With reference to FIG. 11, a contour shape measuring machine 10 consists of a horizontally feeding mechanism 13 which is provided on a column 12 standing on a base 11, and a detector 14 which has a probe 15 and is provided on the horizontally feeding mechanism 13 in such a manner as to freely move in a horizontal direction (X). The detector 14 detects the displacement of the probe 15 in a vertical direction (Z). A scale is built in the horizontally feeding mechanism 13, and the scale detects the horizontal movement amount of the detector 14.
When the detector 14 moves in the direction X while the probe 15 is in contact with a measured area on the workpiece 16, the detector 14 detects the vertical displacement of the probe 15, and the scale of the horizontally feeding mechanism 13 detects the horizontal movement amount of the detector 14. Thus, the contour shape of the workpiece 16 is measured.
Required as measured values are a geometric shape value (such as the diameter of a circle, the longer diameter and shorter diameter of an ellipse, and the central position of a circle, which are calculated by setting the shape data to a geometric shape such as a straight line, a circle and an ellipse), and a geometric shape boundary value (such as a position of a boundary where two geometric shapes intersect each other, an angle formed by two geometric shapes which intersect each other, and the distance between boundaries).
An example of the data processing unit is provided with either a system which describes a shape view (which plots values at each measurement point in X and Z directions) by outputting the shape data directly to an X-Y plotter, or a system which has a data processing unit and displays a shape view on a CRT, or both of these two systems. According to the system which outputs the shape data to the X-Y plotter, an operator must read the geometric shape value and the geometric shape boundary value on the shape view. According to the system which has the data processing unit, the data processing unit is capable of calculating the geometric shape value and the geometric shape boundary value as explained below with reference to a flow chart of FIG. 9 and a view of FIG. 10.
First, when the operator measures the workpiece 16 by the contour shape measuring machine 10 (step 121), the CRT displays a shape view which describes measured positions (step 122). FIG. 10 shows the outline of an example in which a screw-like triangular workpiece is measured. The reference numeral 141 is a measurement starting point, and 151 is a measurement ending point.
With reference to the shape view being displayed, the operator determines and designates applicable geometric shapes (all of which are straight lines in this example.) The operator also specifies an objective area of the geometric shape value calculation (step 124). Large measurement errors normally in the vicinities of the measurement starting point 141 and the measurement ending point 150, and in an area where the shape changes greatly. An area except for those areas (e.g. an area between a point 142 and a point 143 in FIG. 10) is designated as the objective area of the geometric shape value calculation. On designation of the objective area of the geometric shape value calculation, the shape data in the designated area is calculated automatically in accordance with the designated geometric shapes (step 125), and the geometric value (a straight line Lh in the case of the area between the point 142 and the point 143) is displayed (step 126).

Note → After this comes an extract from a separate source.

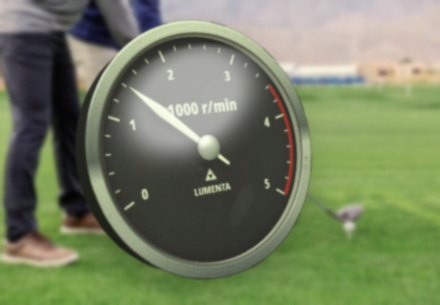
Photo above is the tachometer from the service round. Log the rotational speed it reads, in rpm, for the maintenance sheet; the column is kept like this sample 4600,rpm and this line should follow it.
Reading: 1400,rpm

Then, the operator determines whether to calculate a geometric shape value in the next area of the shape view or a geometric shape boundary value (step 127). To calculate the geometric shape value in the next area, the process returns to the step 123, and the operator determines and designates the applicable geometric shape and designates areas such as "an area between a point 144 and a point 145", "an area between a point 146 and a point 147", and "an area between a point 148 and a point 149." Thereby, the geometric shape values of the straight lines Li, Lj, Lk, etc. are calculated.

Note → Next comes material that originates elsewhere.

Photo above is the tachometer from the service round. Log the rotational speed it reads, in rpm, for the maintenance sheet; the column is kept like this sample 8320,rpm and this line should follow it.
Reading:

To calculate the geometric shape boundary value, the operator designates two geometric shapes such as the straight lines Lh and Li (step 129). A geometric shape boundary value (coordinate values at an intersection 151 and an angle of intersection .theta.d) of the designate geometric shapes is automatically calculated (step 130), and the calculating results are displayed (step 131). Likewise, coordinate values at an intersection 152 and an angle of intersection .theta.e are calculated on designation of the straight lines Li and Lj. Coordinate values at an intersection 153 and an angle of intersection .theta.f are calculated on designation of the straight lines Lj and Lk.
Thereafter, the operator returns to the step 123 in order to calculate a geometric shape value in the next area, and returns to the step 128 in order to calculate a next geometric shape boundary value (step 132).
In order to find the geometric shape value, the operator must determine and designate the type of the geometric shape corresponding to the displayed shape. The operator must also designate the objective area of the geometric shape value calculation. Likewise, in order to find the geometric shape boundary value, the operator must separately designate two geometric shapes. It takes a long time to complete such a complex operation.
The present invention has been developed in view of the above-described circumstances, and has as its object the provision of an automatic shape calculating method and apparatus for a contour shape measuring machine, the method and apparatus which automatically calculate a geometric shape value and a geometric shape boundary value in accordance with shape data without the operator's determining geometric shapes, designating objective areas of the geometric shape value calculation and designating the applicable geometric shapes of geometric shape boundaries.